Let people buy and sell their labour like we buy and sell any other commodity.
People are worth more than tomatoes, surely they deserve at least as much freedom?
4 Comments:
tomatoes don't have families to feed on a meeger salary...people do. most working(-class) families didn't paid a living wage (or even one that managed to keep up with inflatation) when times were supposedly good, its the fat cats and bankers who got paid too much and sucked us into this mess by giving loans to people who couldn't afford them (because they were paid badly...), lieing/"securitising" them and selling them off to unsuspecting victims, just to pump up their pay even more. you are right trev, inflated saleries (those ones that free-marketeers claimed were based on "merit", haha) caused this crisis and unemployment; just that you have the who, what, why and how wrong. as a result, there is no good solution to this other than, perhaps govt. spending, where you can employ people at fair wages and don't have to worry about bankruptcy or layoffs; admittedly debt is a problem but all the more reason for higher taxes on the rich during good times so they can't throw it all into ponzi schemes and when you don't have to worry about the possiblity of "further retarding recovery". however, i can tell you that weakening workers' protections when they're needed most to fix a problem caused by the same market fundamentalism that you hope will also solve it (?) certainly won't help.
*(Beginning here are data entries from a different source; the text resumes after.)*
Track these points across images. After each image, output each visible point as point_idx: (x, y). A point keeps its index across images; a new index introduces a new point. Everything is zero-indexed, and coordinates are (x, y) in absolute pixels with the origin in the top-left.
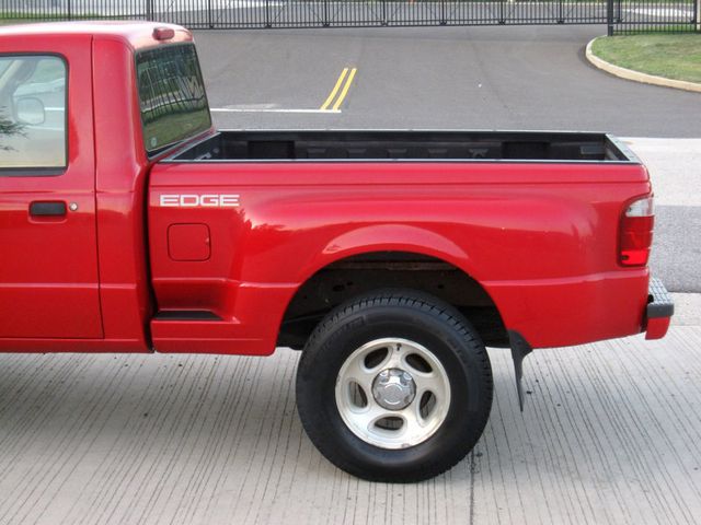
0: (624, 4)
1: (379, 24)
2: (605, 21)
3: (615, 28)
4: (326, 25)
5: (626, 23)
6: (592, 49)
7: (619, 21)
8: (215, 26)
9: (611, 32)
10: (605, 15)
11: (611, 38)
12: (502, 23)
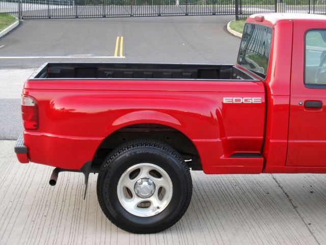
0: (243, 6)
1: (129, 16)
2: (235, 13)
3: (239, 17)
4: (104, 17)
5: (244, 14)
6: (230, 26)
7: (241, 13)
8: (52, 17)
9: (237, 19)
10: (235, 11)
11: (237, 21)
12: (187, 15)
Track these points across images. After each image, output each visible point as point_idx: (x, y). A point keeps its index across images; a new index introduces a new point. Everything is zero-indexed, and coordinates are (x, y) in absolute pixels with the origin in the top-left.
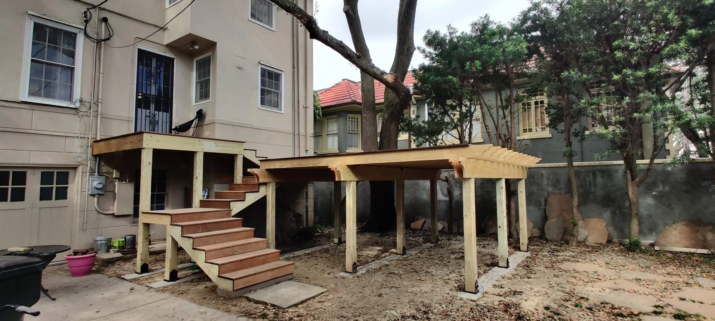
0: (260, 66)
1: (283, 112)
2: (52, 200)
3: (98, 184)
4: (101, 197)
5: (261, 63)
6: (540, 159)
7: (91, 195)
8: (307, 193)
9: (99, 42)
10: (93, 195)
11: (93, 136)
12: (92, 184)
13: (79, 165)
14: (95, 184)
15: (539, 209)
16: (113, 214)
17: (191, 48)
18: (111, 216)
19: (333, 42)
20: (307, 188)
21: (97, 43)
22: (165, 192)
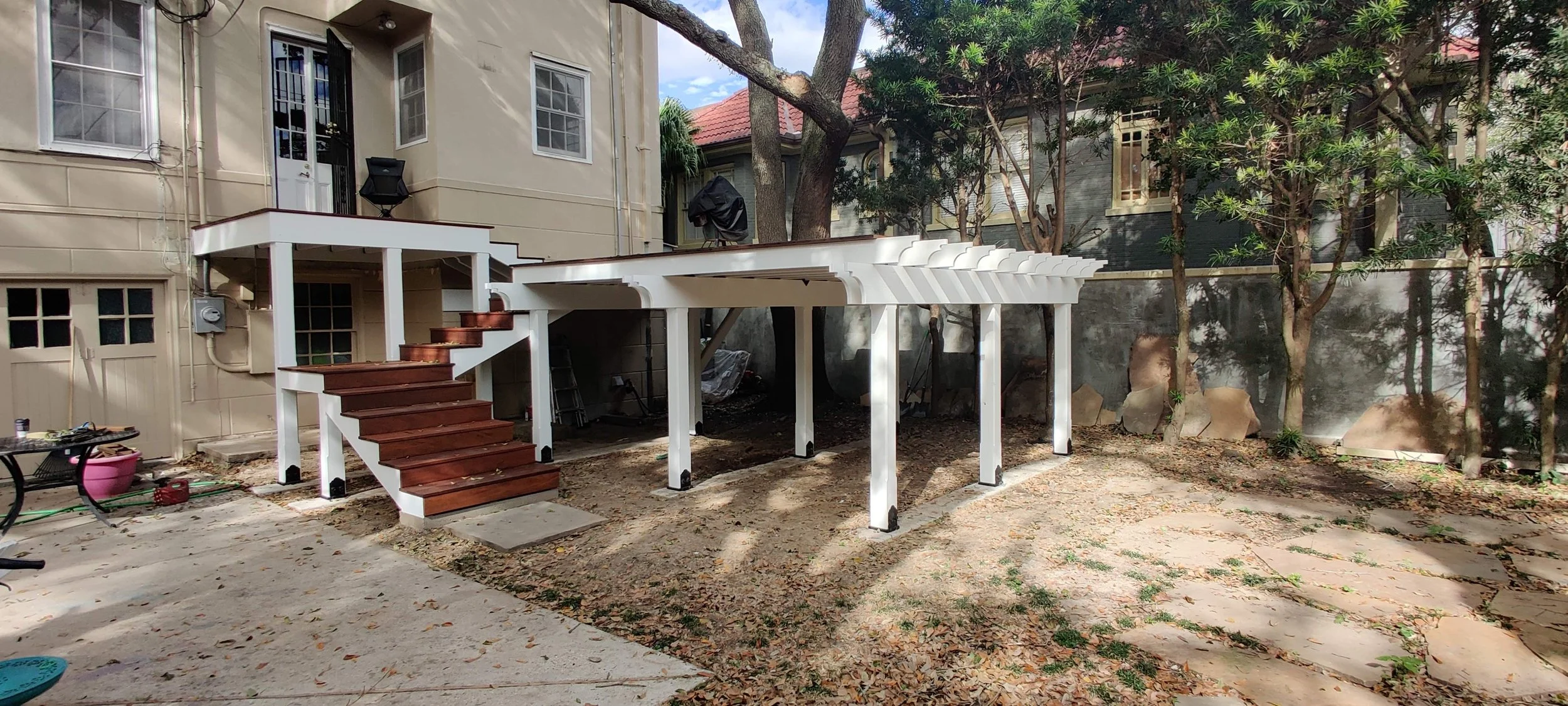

Didn't read much of what i wrote, did you MZL?
i did read the whole post but i simply don't agree with your logic, as you completely ignore the massive class of working-poor. i simply think that wages, especially for the poor, shouldn't subject to radical ups and downs of the market. families need stability and its the state's role in ensure this. unemployment is best solved by state intervention and should be paid for by taxing unproductive wealth held by the rich that would either be thrown into get-rich-quick schemes (such as the Madoff ponzi affair), collect dust in a vault or spent on a mega-yaughts. on a personal note, i also think that referring to fellow citizens on welfare as rotting or "sub-standard tomatoes" is a cheap shot
Trev thinks workers are vegetables.
"People are worth more than tomatoes, surely they deserve at least as much freedom?"
'Freedom' as in free to be picked, packaged, squashed, canned, pureed and thrown in the dumpster after their use-by date.